* _Required task_: Copy every line of the data below word for word, leaving out the pictures.

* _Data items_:
= = = = = = =

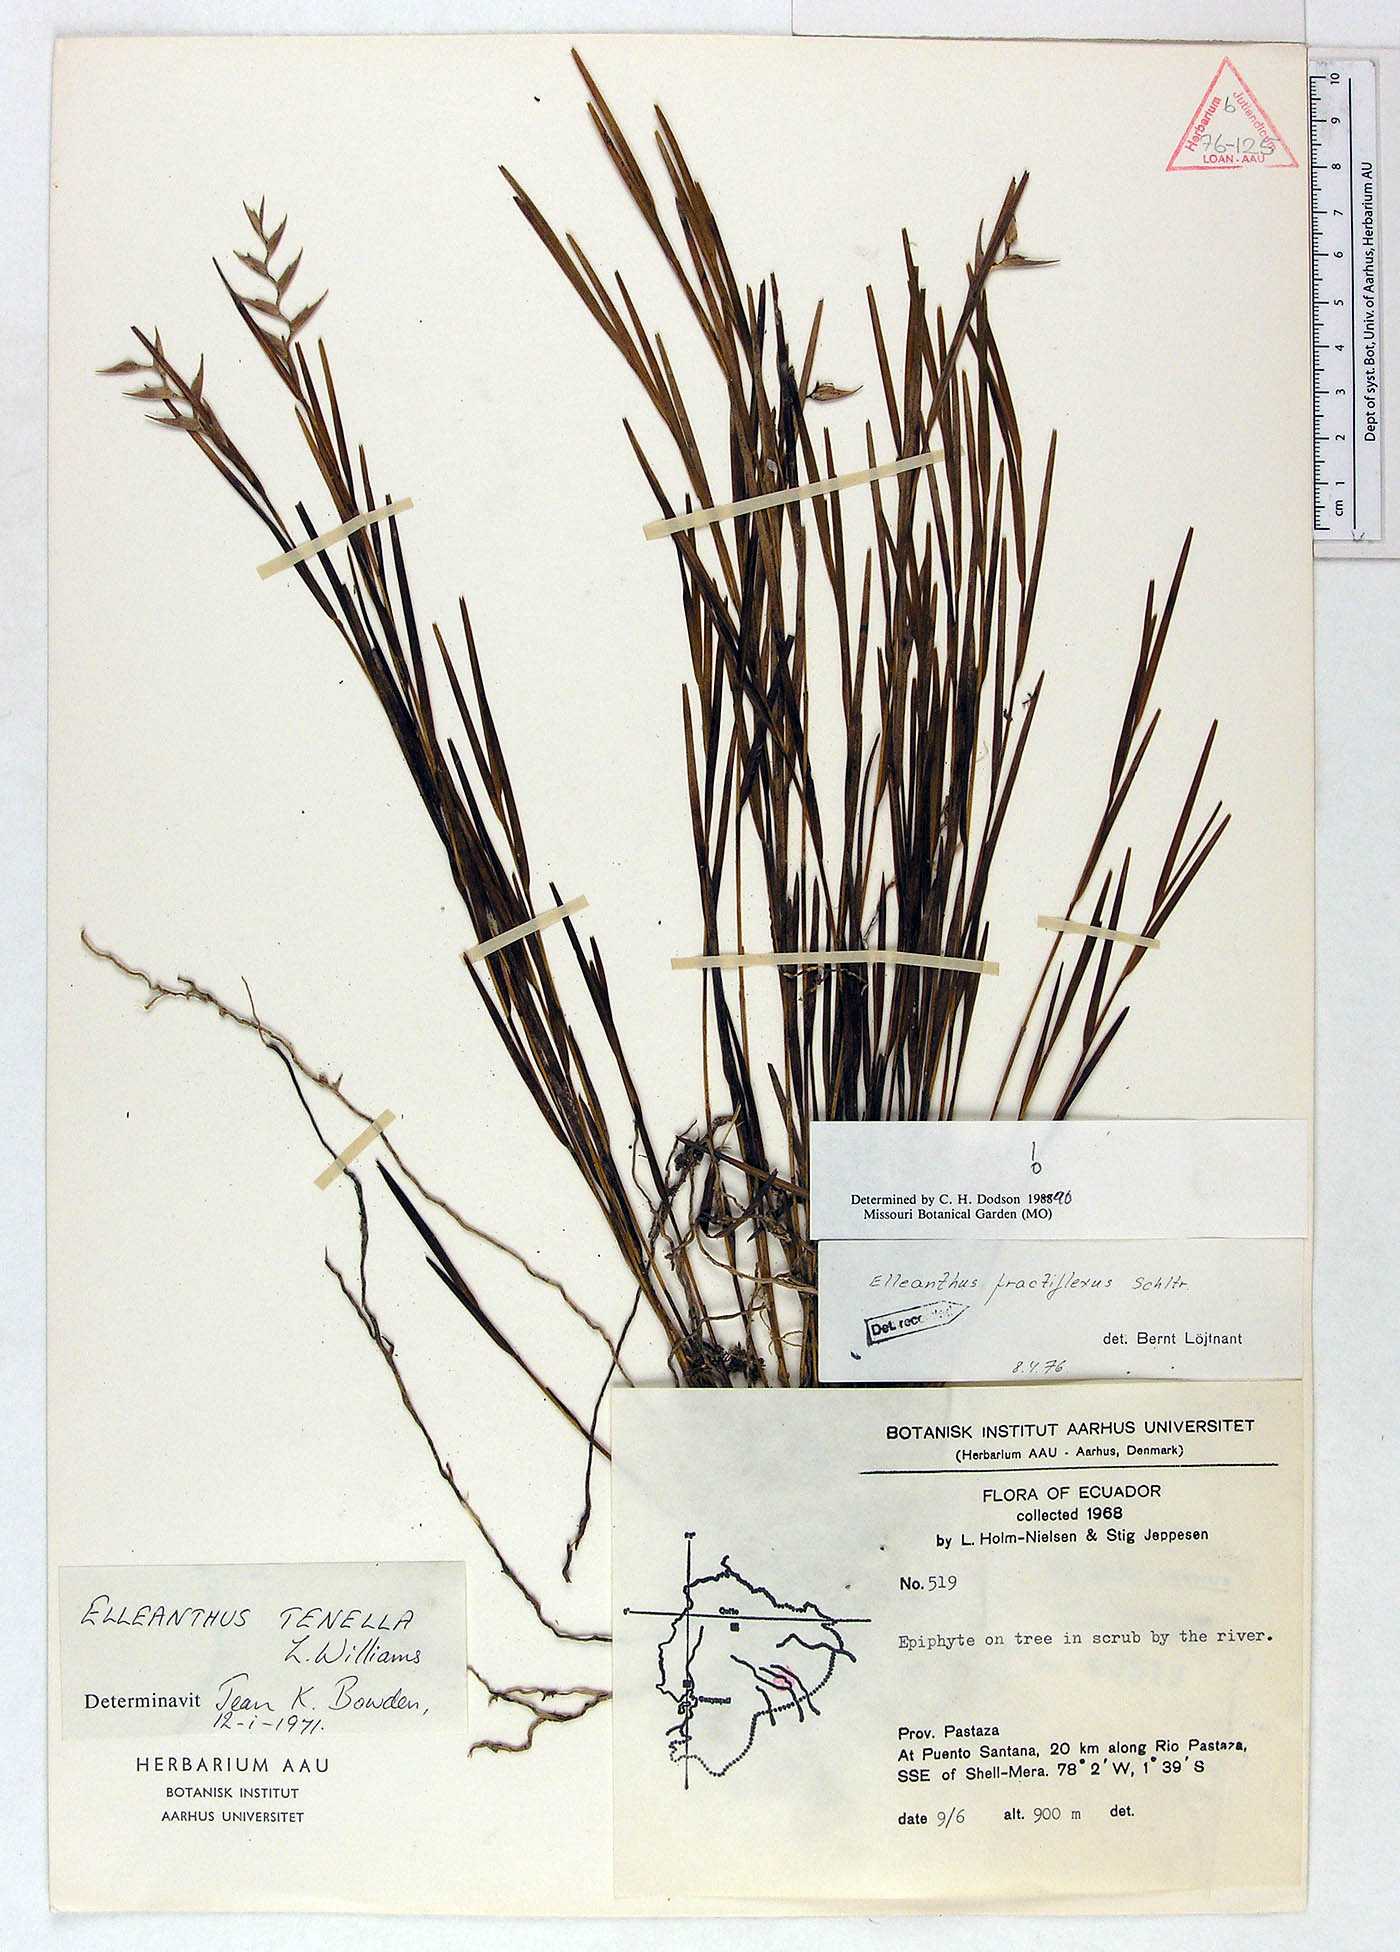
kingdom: Plantae
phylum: Tracheophyta
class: Magnoliopsida
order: Gentianales
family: Rubiaceae
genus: Palicourea
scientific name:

= = = = = = =

* _Result_:
kingdom: Plantae
phylum: Tracheophyta
class: Magnoliopsida
order: Gentianales
family: Rubiaceae
genus: Palicourea
scientific name:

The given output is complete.